Who will be the major players in Australia’s investment market over 2015?

December 10, 2014 / By  

Australian commercial property transaction volumes have once again reached record levels in 2014, the third consecutive year this has been achieved. A significant amount of investor groups, both foreign and local, have competed for assets driven by the hunt for yield and the opportunity for capital growth. As we come to the close of another calendar year, the question people are asking is: What will happen to investment volumes in 2015 and who are the likely buyers and sellers?

One of the well documented trends is the increasing amount of offshore capital entering the country post the financial crisis. Australia’s economy performed strongly at a time when other major economies were contracting and the commercial property sector looked attractive to offshore investors. Australia’s property yields are high relative to other mature markets, while the deterioration in occupancy rates was less severe than other markets.
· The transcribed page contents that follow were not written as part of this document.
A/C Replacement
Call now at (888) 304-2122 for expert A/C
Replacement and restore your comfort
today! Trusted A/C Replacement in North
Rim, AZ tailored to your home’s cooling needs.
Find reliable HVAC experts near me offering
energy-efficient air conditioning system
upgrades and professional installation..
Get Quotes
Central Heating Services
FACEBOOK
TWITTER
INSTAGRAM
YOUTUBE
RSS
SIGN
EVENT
The Sydney CBD vacancy rate is 10.1% – lower than 40 of 44 CBD office markets in the US. As a result, net investment flows were at unprecedented levels from 2010 onwards.
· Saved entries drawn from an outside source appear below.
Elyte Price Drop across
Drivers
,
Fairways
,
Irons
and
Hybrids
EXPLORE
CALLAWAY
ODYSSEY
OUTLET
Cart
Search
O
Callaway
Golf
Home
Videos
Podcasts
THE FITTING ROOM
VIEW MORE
Private investors who are typically counter-cyclical were net buyers from 2008 to 2012. A number of private investors acquired prime grade assets on attractive pricing metrics in 2008 and 2009. Average prime grade office capital values have risen by 19.5% since the trough. Some investors are taking the opportunity to realise gains and recycle capital into new opportunities in Australia or within the Asia Pacific region.

Syndicates over the past two years have turned from net sellers to net buyers. The cost of debt is sub 5.0% for well-rated borrowers and enabled syndicators to manufacture higher equity IRRs.
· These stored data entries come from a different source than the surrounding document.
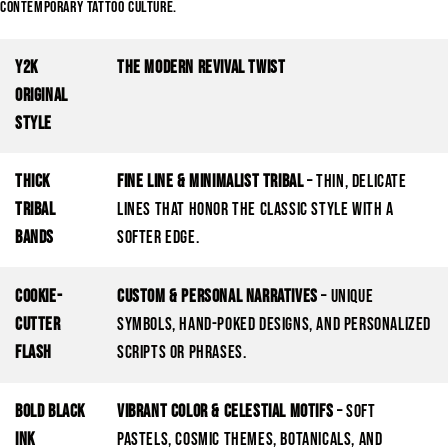
contemporary tattoo culture.
Y2K
The Modern Revival Twist
Original
Style
Thick
Fine Line & Minimalist Tribal
– Thin, delicate
Tribal
lines that honor the classic style with a
Bands
softer edge.
Cookie-
Custom & Personal Narratives
– Unique
Cutter
symbols, hand-poked designs, and personalized
Flash
scripts or phrases.
Bold Black
Vibrant Color & Celestial Motifs
– Soft
Ink
pastels, cosmic themes, botanicals, and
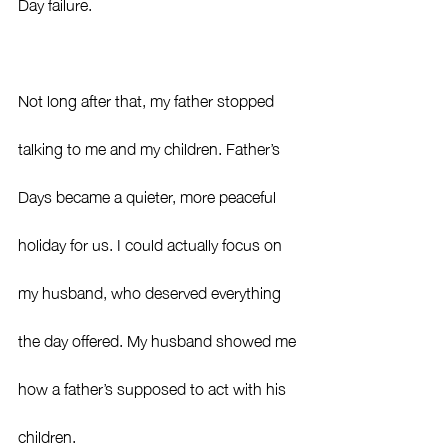
Day failure.
Not long after that, my father stopped 
talking to me and my children. Father’s 
Days became a quieter, more peaceful 
holiday for us. I could actually focus on 
my husband, who deserved everything 
the day offered. My husband showed me 
how a father’s supposed to act with his 
children.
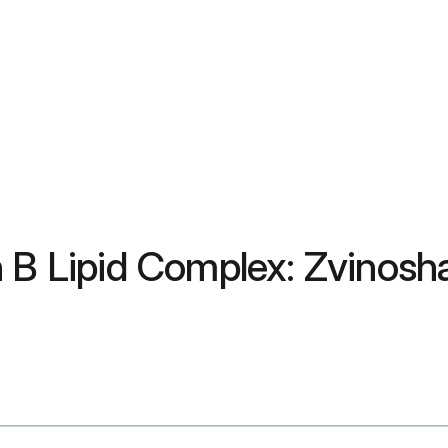
n B Lipid Complex: Zvinosh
So what can we expect the Australian investment landscape to look like over 2015? The first question is where is the product is likely to come from. As mentioned earlier, asset values have risen by 19.5% between 2009 and 2013. A number of privates who purchased at that stage of the cycle will seek to crystalise gains over 2015. Syndicates who structured closed ended funds may be also coming to the end of the investment window and looking to trade out.

On the other side of the ledger, offshore capital is again likely to be a major play in the investment space over 2015. Sovereign Wealth Funds, pension funds and private equity firms will remain active participants in 2015. A scarcity of core product will result in a number of groups looking to move up the risk curve and access core+ and value-add opportunities.